The term insulator is also used to describe the insulating supports used to attach electric power distribution or transmission lines to utility poles and transmission towers. They support the weight of the suspended wires without allowing the current to flow through the tower to ground. Different materials may be used like Ceramics, Glass, Epoxy Resin or Silicon Rubber.
For epoxy based low and medium voltage insulators Sibelco’s mineral fillers bring the following characteristics:
- Mechanical strength (Silica and Wollastonite)
- Thermal conductivity (Silica)
- High fill level possible (Silica)
- Economical (Silica)
For Silicone based high voltage insulators Sibelco’s mineral fillers bring following characteristcs
- Improved arc resistance (ATH)
- Good and constant electrical resistivity (ATH)
- Improved erosion resistance (ATH)
- Economical (ATH)
Low and Medium Voltage Insulators
Insulators used for low and medium voltage can be made from various materials like glass, ceramics or composite polymer materials.
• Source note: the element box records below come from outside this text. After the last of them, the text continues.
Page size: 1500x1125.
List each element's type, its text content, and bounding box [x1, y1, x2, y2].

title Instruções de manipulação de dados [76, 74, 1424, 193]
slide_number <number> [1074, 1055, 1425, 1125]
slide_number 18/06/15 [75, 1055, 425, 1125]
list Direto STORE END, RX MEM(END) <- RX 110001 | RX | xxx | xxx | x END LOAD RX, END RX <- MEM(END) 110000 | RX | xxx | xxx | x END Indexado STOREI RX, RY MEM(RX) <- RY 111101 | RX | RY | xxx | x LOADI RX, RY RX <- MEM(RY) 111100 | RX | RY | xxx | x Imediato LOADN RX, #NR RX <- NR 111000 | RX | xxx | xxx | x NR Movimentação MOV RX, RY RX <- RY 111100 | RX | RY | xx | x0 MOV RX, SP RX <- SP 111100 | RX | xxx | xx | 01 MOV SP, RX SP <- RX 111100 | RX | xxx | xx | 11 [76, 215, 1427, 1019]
While polymeric materials insulate electricity very well, they also insulate the heat which is built up under electrical load. Glass and ceramics deal with this heat buildup much better. To improve the thermal conductivity, Epoxy based composite systems are often filled with high amounts of very pure finely ground Quartz flour.
High voltage insulators
Insulators used for high voltage power transmission can be made from glass, ceramics or composite polymer materials. Ceramic insulators are made from clay, quartz or alumina and feldspar, and are covered with a smooth glaze to shed water. Insulators made from glass have better electrical properties, but attract condensation and dirt more easily.
Since the 90’s, composite polymeric insulators have steadily grown to be leading in several segments. For example for high voltage applications, over 90% of the new insulators produced are made from Silicon Rubber covered fibreglass rods. EPDM is also used in some cases, but silicone rubber is preferred due to its excellent hydrophobicity and the ability to transfer hydrophobicity to dirt on the surface of the insulator, thereby maintaining arc-resistance. This makes silicone an ideal material for insulators servicing polluted areas.
For all types of insulators and as a leading supplier to the ceramics & glass industry, Sibelco offers an array of highly pure and finely ground minerals. Building on these relations, following markets in the newer polymeric materials, we also offer very fine ground quartz flour or ATH for low and medium voltage epoxy resin insulators.
In the high voltage segment, among the newer insulating materials used, insulation silicone rubber has received the most attention. However, pure silicone rubber shows little tracking and erosion resistance. So, some properties of silicone rubber need to be improved to extend service life. The fillers are added to the polymer to promote specific properties and also to reduce costs.